= Medium error =

In digital storage, a Medium Error is a class of errors that a storage device can experience, which imply that a physical problem was encountered when trying to access the device. The word "medium" refers to the physical storage layer, the medium on which the data is stored; as opposed to errors related to e.g. protocol, device/controller/driver state, etc.

Medium errors are most commonly detected by checking the read data against a checksum – itself being most commonly also stored on the same device. The mismatch of data to its supposed checksum is assumed to be caused by the data being corrupted.

Locations of medium errors can be either temporary (as in the case of bit rot – there is no damage to the medium, the data was simply lost), or permanent (as in the case of scratching – the physical location is unusable from that point onwards).

Devices can sometimes recover from medium errors, either by retrying or by managing to reconcile the data with the checksum. If the medium has incurred permanent damage, the device might remap the logical address where the error occurred to a different, undamaged physical location.

Medium errors are often associated with long latency for the IOs. This is due to the device retrying and attempting to recover from the error.

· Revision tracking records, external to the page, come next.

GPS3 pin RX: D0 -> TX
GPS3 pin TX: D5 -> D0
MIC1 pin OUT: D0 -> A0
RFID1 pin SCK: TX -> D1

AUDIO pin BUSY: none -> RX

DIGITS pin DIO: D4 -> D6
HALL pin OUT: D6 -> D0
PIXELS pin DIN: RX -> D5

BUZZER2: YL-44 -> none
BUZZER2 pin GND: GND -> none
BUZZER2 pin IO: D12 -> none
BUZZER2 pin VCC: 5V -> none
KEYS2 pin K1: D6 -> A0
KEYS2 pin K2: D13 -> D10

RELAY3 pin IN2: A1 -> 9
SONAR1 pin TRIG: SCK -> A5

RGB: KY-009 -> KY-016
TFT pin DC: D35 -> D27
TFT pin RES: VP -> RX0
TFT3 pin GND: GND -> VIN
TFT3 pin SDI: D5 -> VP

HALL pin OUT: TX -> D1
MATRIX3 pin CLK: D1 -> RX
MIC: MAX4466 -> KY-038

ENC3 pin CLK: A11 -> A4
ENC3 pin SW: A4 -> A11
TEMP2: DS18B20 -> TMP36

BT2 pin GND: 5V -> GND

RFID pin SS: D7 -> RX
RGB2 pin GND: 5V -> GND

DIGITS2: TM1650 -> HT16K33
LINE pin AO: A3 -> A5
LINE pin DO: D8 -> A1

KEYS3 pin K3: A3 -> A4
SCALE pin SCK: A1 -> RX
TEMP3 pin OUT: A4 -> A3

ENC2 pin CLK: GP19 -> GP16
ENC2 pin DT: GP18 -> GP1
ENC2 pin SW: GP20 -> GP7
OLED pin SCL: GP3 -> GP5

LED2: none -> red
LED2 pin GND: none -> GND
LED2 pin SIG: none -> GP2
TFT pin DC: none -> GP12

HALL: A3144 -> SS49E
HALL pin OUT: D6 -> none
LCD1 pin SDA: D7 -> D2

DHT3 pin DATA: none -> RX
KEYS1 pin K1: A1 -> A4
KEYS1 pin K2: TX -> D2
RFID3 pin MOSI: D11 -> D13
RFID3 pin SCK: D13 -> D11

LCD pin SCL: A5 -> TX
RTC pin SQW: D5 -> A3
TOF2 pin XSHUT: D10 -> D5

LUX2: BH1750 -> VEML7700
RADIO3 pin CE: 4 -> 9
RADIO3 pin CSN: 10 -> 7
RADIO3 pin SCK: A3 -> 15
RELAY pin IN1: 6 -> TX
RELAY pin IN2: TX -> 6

==Examples of conditions that might cause medium errors==

1. Bad Blocks: These are damaged or defective areas on the storage medium where data cannot be reliably read or written.
2. Media Degradation: Over time, storage media like optical discs or magnetic tapes can degrade, leading to read/write errors.
3. Physical Damage: Physical shocks, drops, or other mechanical damage to the storage device can result in Medium Errors.
4. Media Wear: In the case of hard drives, the read/write heads may wear out or come into contact with the platters, causing errors.
5. Manufacturing Defects: Occasionally, storage media can have manufacturing defects that become evident over time.
6. Environmental Factors: Extreme temperatures, humidity, or exposure to magnetic fields can also lead to Medium Errors.